The network effect is already there. There are hundreds of stablecoins now: PayPal USD, FDUSD, USD1, USDe, and plenty more. So it is a relatively safe bet on stablecoin growths
However, it is a very smart bet if you correctly construct a portfolio with it and hedge interest rate decisions. If rates continue to go down and the economy runs hot, BTC and other risk assets are likely to continue to grow
If, however, we see a right hike down the future, risk assets will sell off while the stock is likely to grow because of the expanded supply of USDC and revenue..
Investors looking at Circle today are essentially underwriting a binary outcome: either USDC becomes the de facto “HTTP for Money”, a global settlement layer that captures trillions in volume and makes interest rate cycles irrelevant, or it gets commoditised as money-centre banks (JPMorgan, Citi) use regulation like the GENIUS Act to launch insured stablecoins and crush margins.
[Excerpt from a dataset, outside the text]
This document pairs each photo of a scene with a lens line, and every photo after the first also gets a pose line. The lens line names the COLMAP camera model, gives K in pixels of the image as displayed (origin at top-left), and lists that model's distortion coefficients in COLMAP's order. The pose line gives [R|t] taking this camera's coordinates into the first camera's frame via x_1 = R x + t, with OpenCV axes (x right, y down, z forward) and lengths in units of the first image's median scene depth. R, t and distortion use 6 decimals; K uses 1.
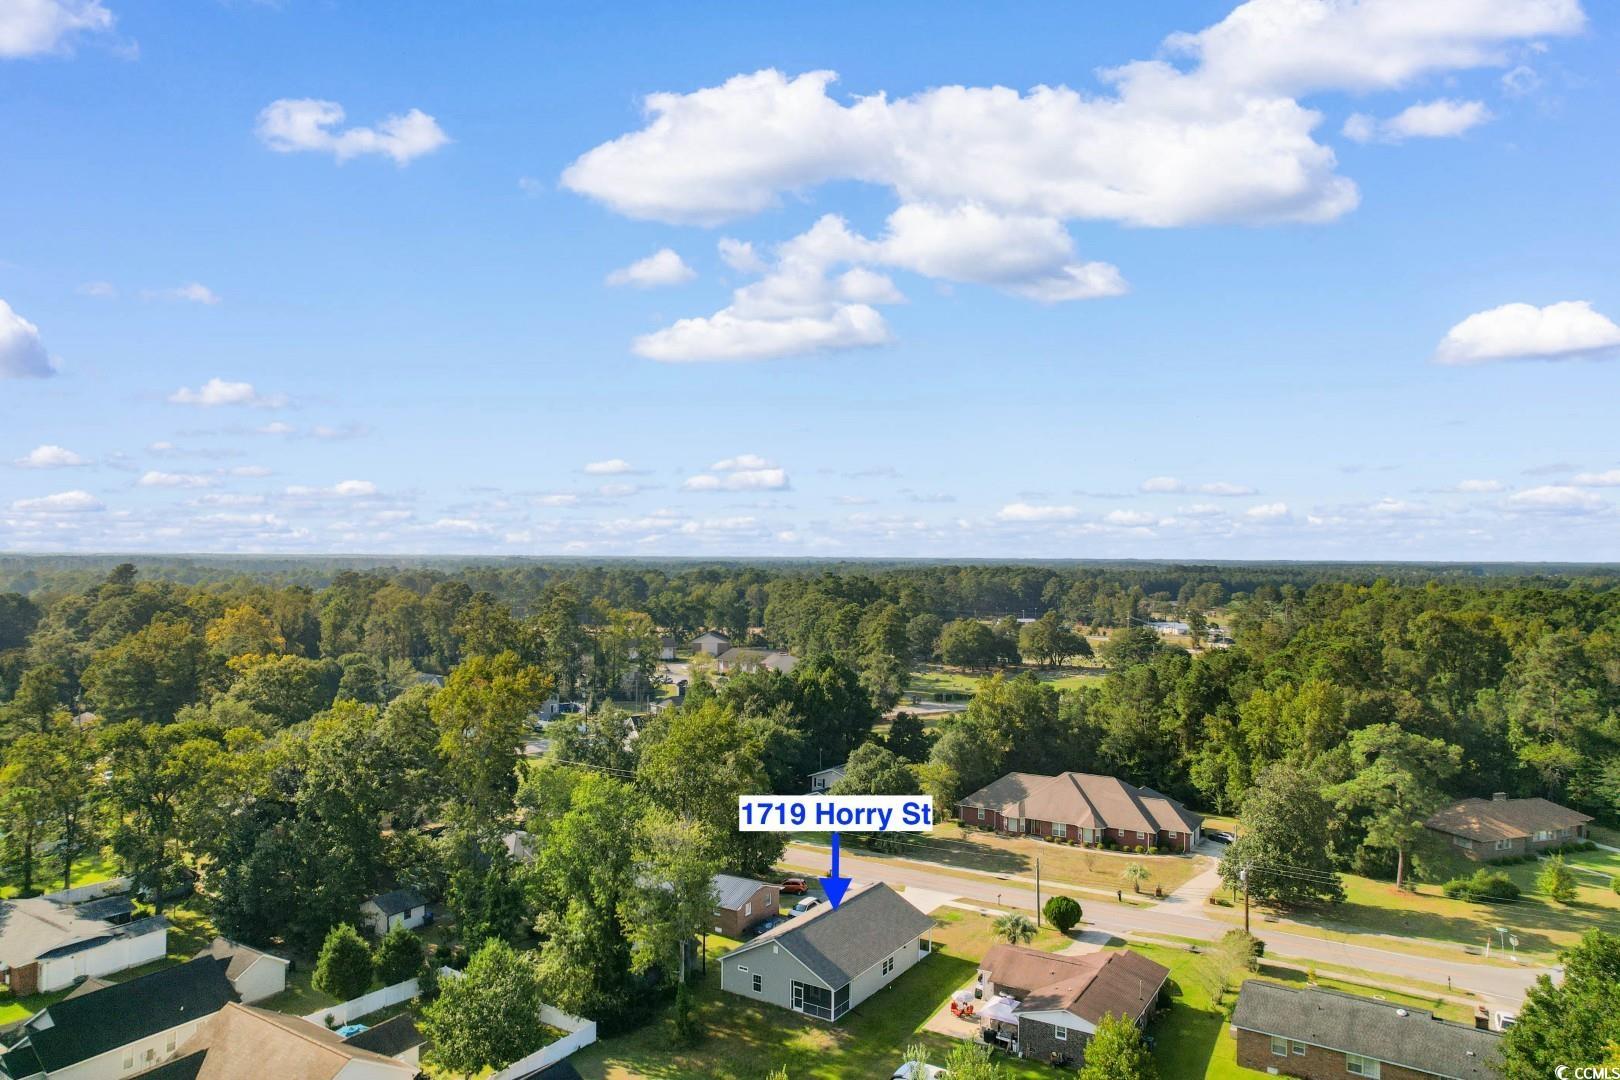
lens RADIAL K [[1012.0, 0, 813.0], [0, 1012.0, 536.1], [0, 0, 1]] dist [-0.025580, 0.009020]
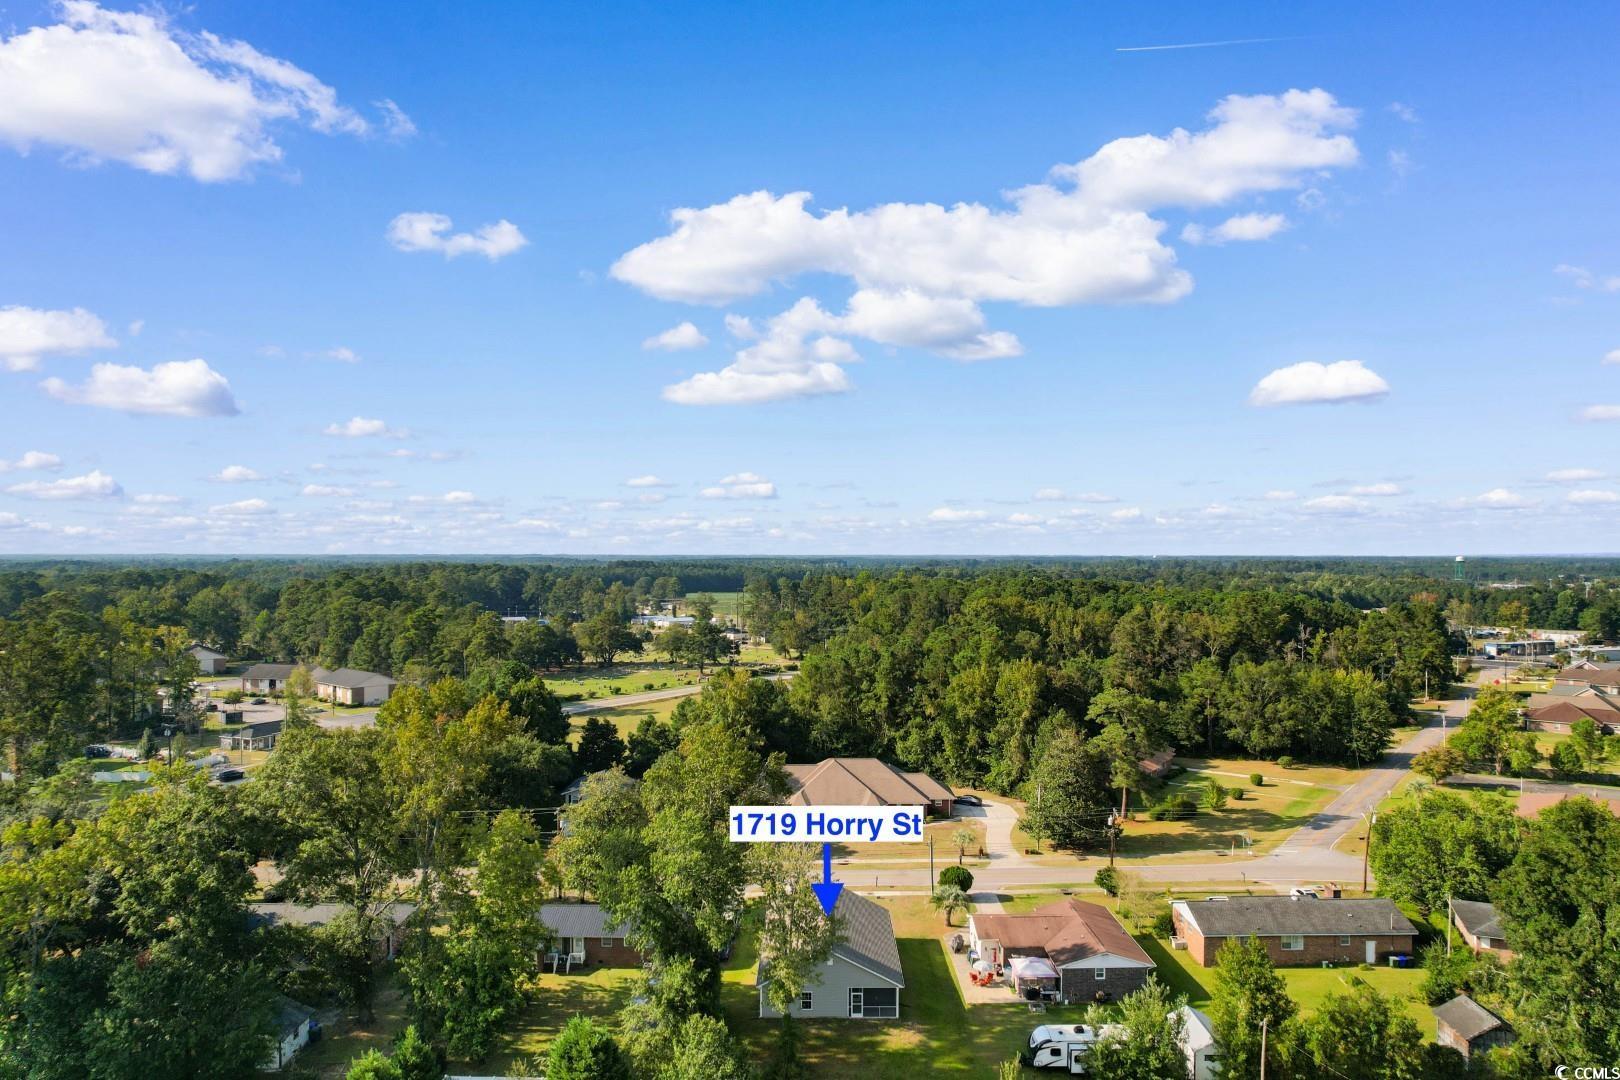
lens RADIAL K [[1012.0, 0, 807.7], [0, 1012.0, 548.4], [0, 0, 1]] dist [-0.025580, 0.009020]
pose [[0.999992, -0.000003, 0.004026, 0.013034], [-0.000005, 0.999998, 0.001902, 0.019641], [-0.004026, -0.001902, 0.999990, -0.372249]]
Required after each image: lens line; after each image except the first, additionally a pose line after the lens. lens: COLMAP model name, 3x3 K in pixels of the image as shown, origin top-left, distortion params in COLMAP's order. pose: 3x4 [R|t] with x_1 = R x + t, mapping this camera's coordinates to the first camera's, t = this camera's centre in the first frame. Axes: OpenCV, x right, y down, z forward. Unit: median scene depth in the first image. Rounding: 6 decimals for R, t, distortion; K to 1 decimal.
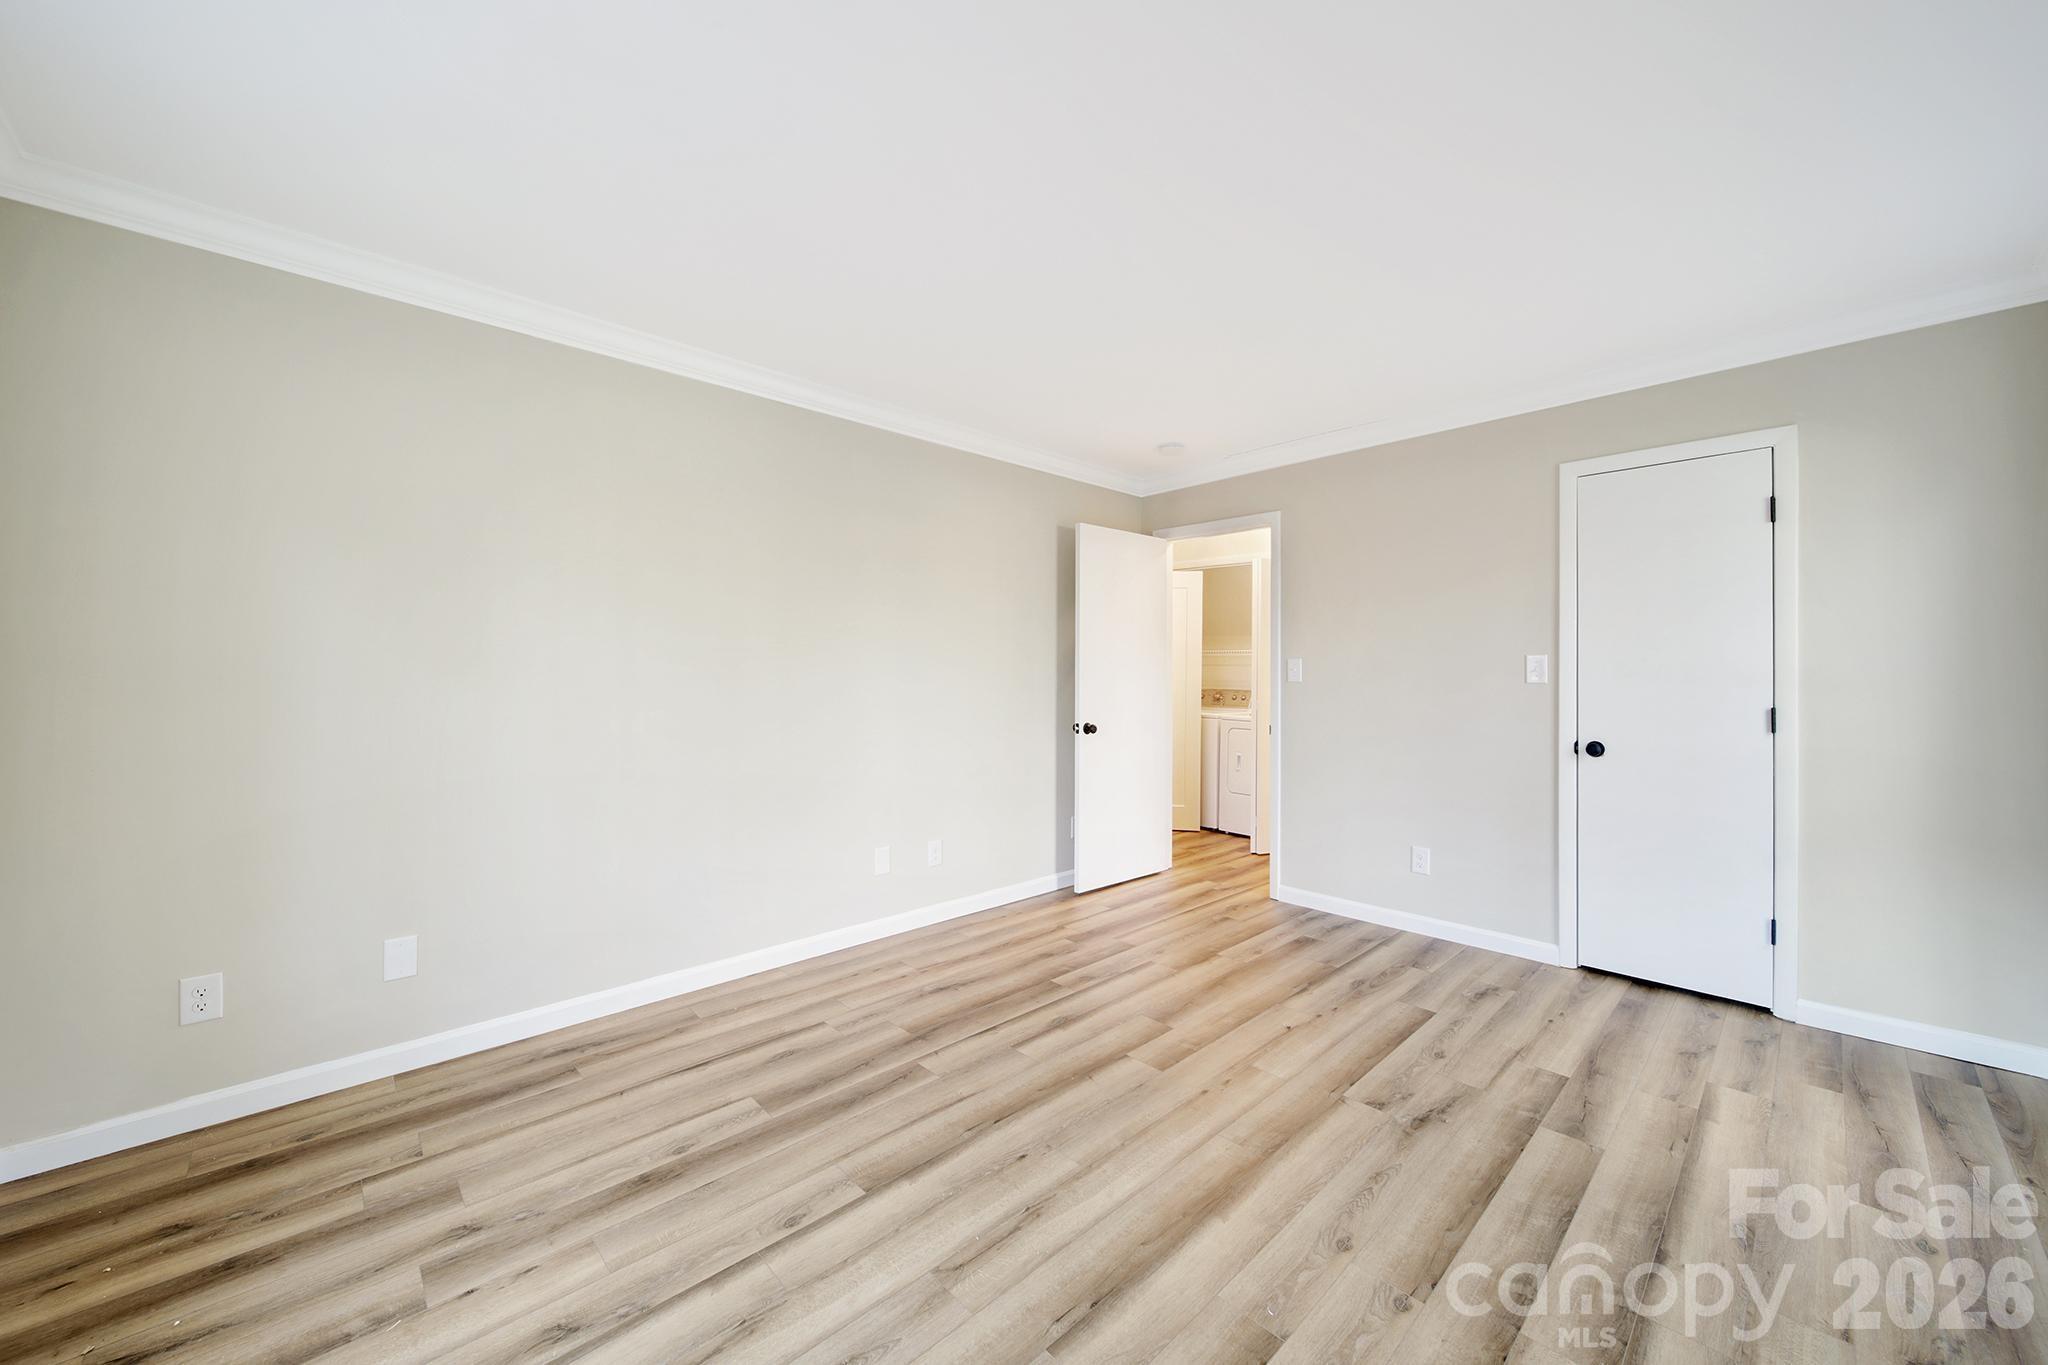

We think both camps are wrong.
“HTTP for Money” is a massive ask, and in finance, the winner rarely takes all. Smart institutions and large holders will always diversify. The most likely endgame is a world with 3–4 dominant stablecoins, not one.
But the commoditisation argument misses the reality on the ground: Circle is already deeply embedded. USDC has real network effects, real integrations across DeFi and TradFi, and is widely viewed as the safest stablecoin among crypto-natives. That kind of positioning isn’t easy to replicate overnight, even for banks.
That’s why we think CRCL is a solid bet, especially as a defensive growth position inside a crypto-dominated portfolio.